Power distribution circuits provide power to other circuits, and protect both the power source and load of the power distribution circuit from an over-current fault. These circuits, which are also referred to as soft-switches, hot swap controllers, or electronic circuit breakers, provide on/off control, inrush control, and over-current protection. Typically, one or more power metal-oxide-semiconductor field-effect transistors (MOSFETs) and control circuitry are provided.
By way of example, in power systems for high-density servers, high voltage DC power distribution is controlled with electronic switches (e.g., MOSFETs) to isolate load faults and to provide desired system availability. Since loads of the MOSFET circuit are typically capacitive, high power dissipation can occur when a MOSFET is first enabled. If the MOSFET(s) is soft-started, then simultaneous current and voltage drops occur. This high power and energy through the MOSFET can cause the MOSFET to fail.

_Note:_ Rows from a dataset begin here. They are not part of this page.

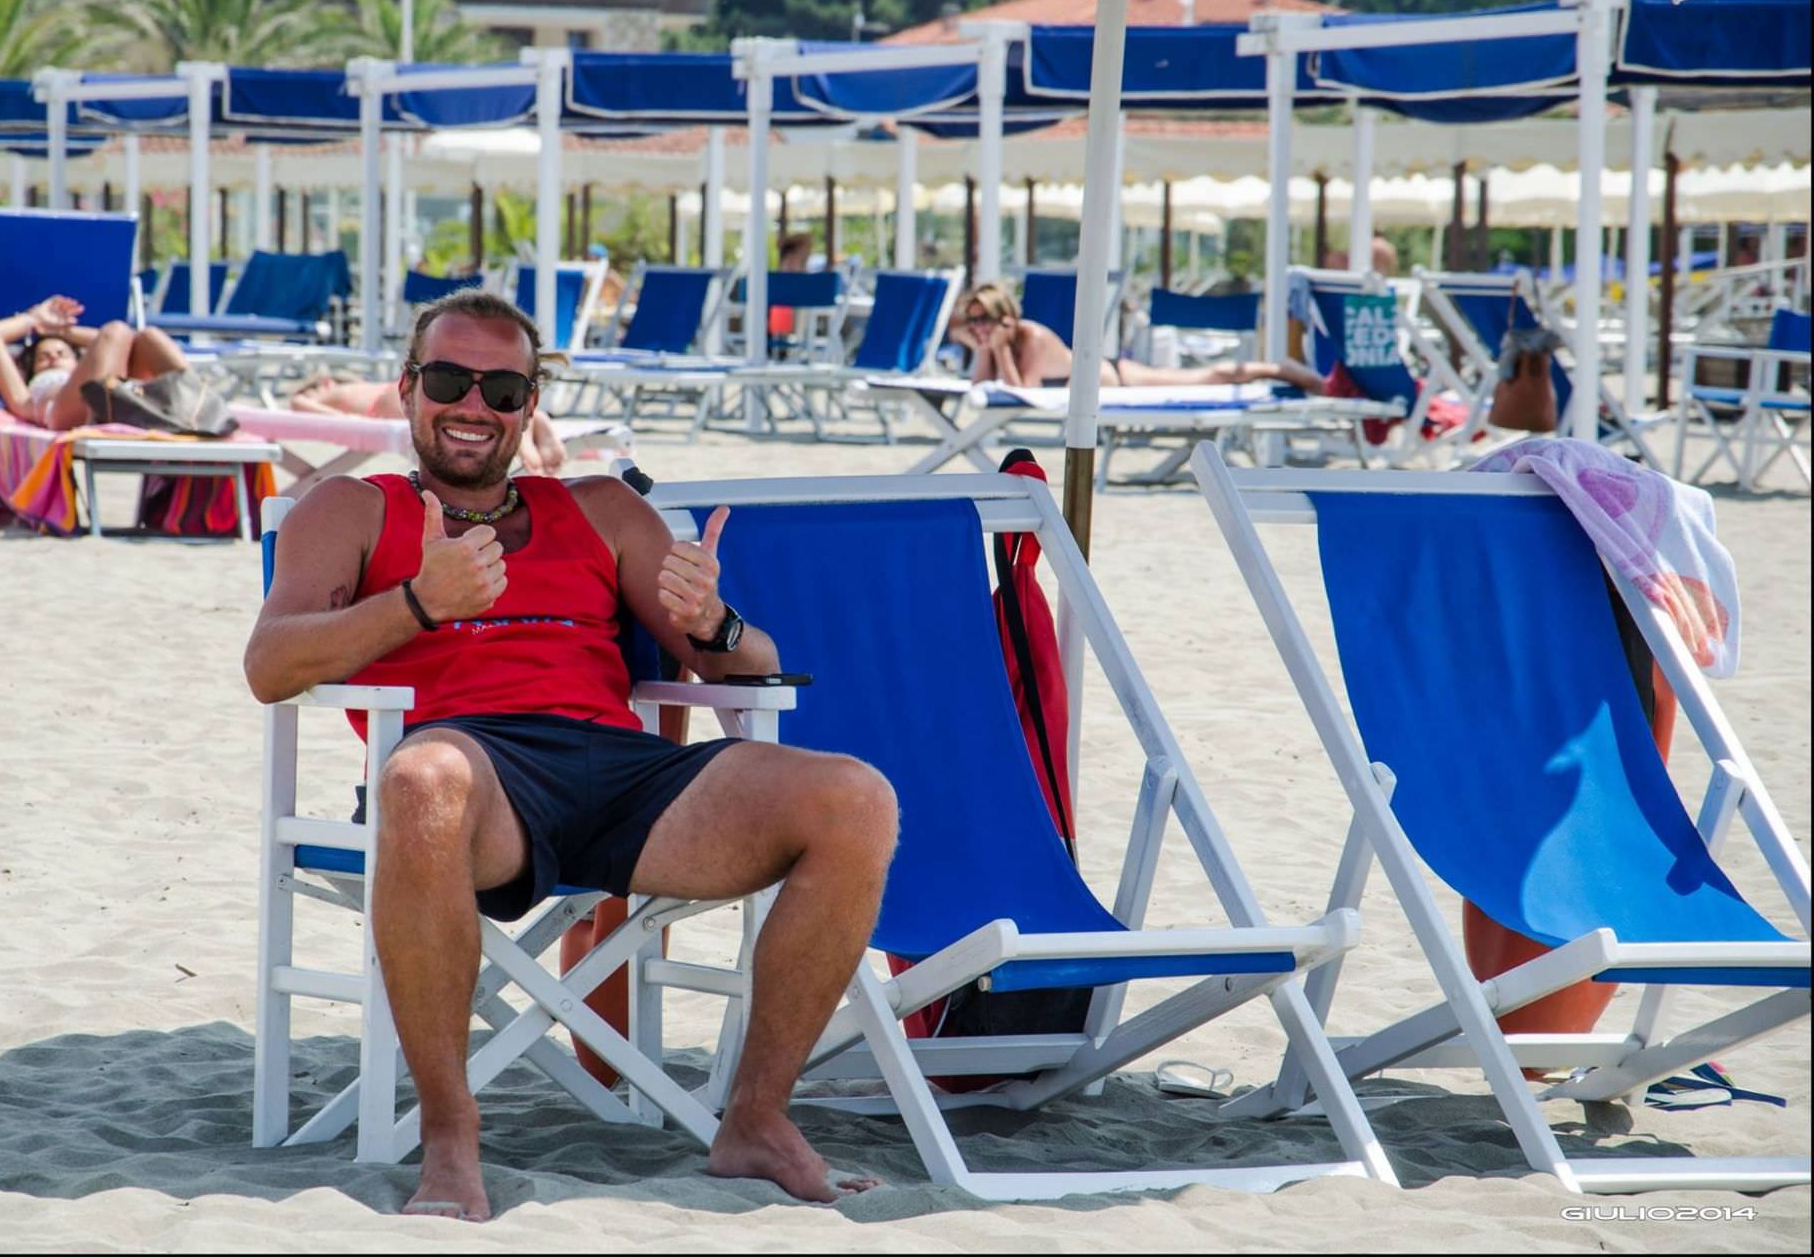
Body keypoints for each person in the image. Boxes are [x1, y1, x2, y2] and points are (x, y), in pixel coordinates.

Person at [243, 287, 899, 1223]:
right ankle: (451, 1139)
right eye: (449, 379)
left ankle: (755, 1118)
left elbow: (751, 667)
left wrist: (717, 620)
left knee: (855, 798)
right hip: (470, 776)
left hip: (622, 773)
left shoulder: (598, 509)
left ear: (529, 408)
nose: (475, 405)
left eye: (503, 389)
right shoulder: (350, 508)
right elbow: (270, 667)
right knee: (420, 780)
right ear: (405, 388)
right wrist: (419, 605)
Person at [950, 281, 1323, 392]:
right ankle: (1280, 368)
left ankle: (1281, 368)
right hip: (1106, 379)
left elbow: (1023, 393)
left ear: (1008, 318)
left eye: (986, 320)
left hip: (1118, 378)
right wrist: (986, 347)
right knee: (1206, 377)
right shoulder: (1000, 340)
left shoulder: (1031, 337)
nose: (980, 327)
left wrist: (996, 350)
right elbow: (980, 387)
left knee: (1208, 377)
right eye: (974, 322)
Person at [0, 297, 189, 431]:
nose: (53, 358)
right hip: (64, 411)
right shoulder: (25, 398)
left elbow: (122, 343)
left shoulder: (87, 370)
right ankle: (102, 413)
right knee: (117, 329)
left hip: (109, 393)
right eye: (42, 358)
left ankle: (198, 405)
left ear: (79, 363)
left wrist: (60, 331)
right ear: (31, 372)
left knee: (149, 337)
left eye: (62, 353)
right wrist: (35, 319)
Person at [289, 375, 571, 476]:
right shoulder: (358, 386)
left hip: (382, 405)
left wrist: (349, 421)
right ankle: (533, 419)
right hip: (387, 396)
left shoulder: (332, 391)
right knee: (492, 408)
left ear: (324, 383)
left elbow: (300, 404)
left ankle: (527, 430)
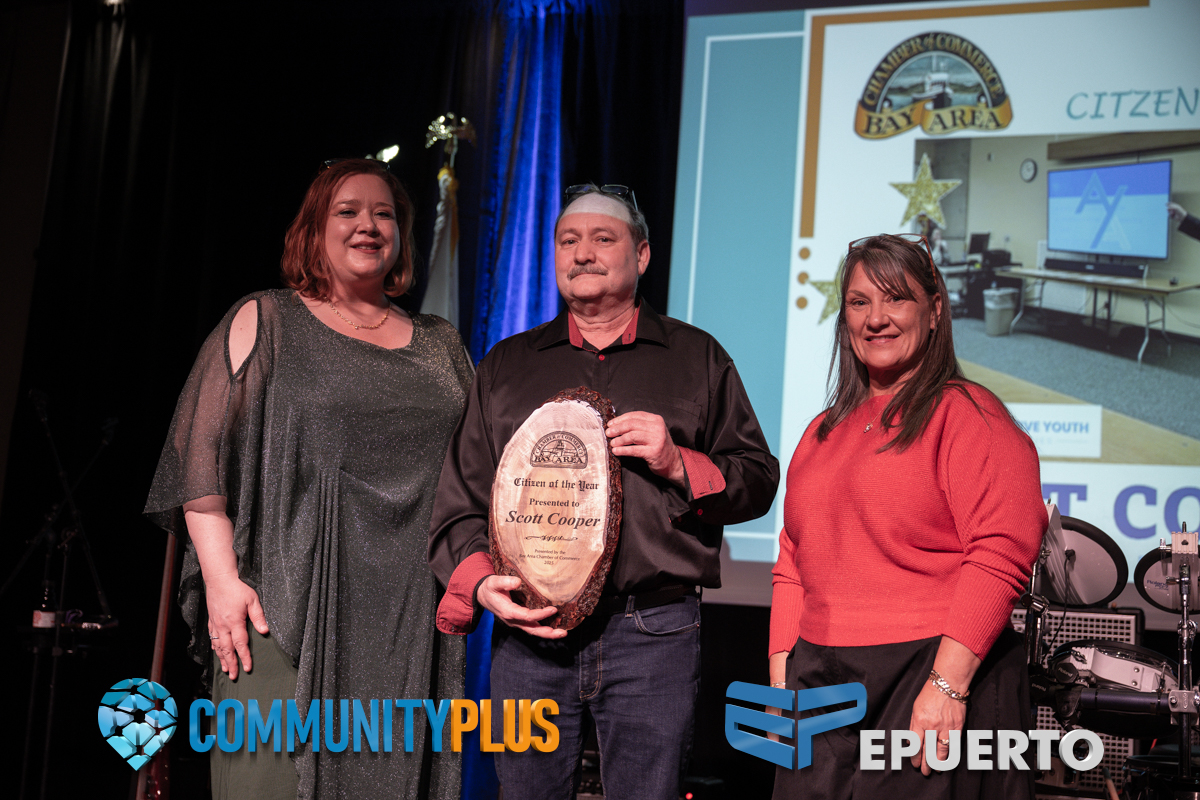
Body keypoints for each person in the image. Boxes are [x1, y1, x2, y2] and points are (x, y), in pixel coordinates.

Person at [428, 184, 779, 800]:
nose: (583, 253)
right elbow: (460, 502)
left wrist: (678, 462)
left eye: (602, 238)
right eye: (568, 240)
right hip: (532, 636)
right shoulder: (507, 365)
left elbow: (757, 479)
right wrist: (482, 585)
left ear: (641, 255)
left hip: (654, 635)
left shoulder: (696, 357)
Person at [145, 159, 472, 800]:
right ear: (314, 229)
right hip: (281, 608)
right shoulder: (266, 319)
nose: (368, 225)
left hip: (408, 625)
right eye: (347, 211)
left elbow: (477, 469)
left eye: (384, 214)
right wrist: (221, 583)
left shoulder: (442, 345)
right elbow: (198, 460)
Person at [769, 233, 1045, 800]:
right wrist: (781, 678)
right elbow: (793, 559)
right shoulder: (820, 434)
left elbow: (1002, 549)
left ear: (935, 310)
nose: (876, 318)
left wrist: (947, 685)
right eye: (859, 302)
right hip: (819, 680)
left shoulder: (969, 416)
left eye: (896, 298)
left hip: (928, 670)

Two different approaches exist to making a power distribution circuit more robust; that is, use of a customized soft-start circuit or a pre-charge circuit. With customized soft-start circuitry, during soft-start, the main switching MOSFET is in the linear region of operation. However, advances in MOSFET technology, such as high transconductance, optimize switching performance, while sacrificing linear region robustness. Thus, is it increasingly difficult to find MOSFETs suitable for linear mode operation. One particularly beneficial soft-start approach is described in commonly assigned, U.S. Pat. No. 7,741,821 B2. In the conventional pre-charge circuit approach, the load side of the one or more switching MOSFETs of the power distribution circuit may be pre-charged through a startup resistor. An additional startup MOSFET may also be used to enable the startup resistor. In operation, this startup MOSFET is typically switched on instantaneously, thus avoiding linear mode operation. Disadvantageously, today's pre-charge circuits can be complex, costly, and large.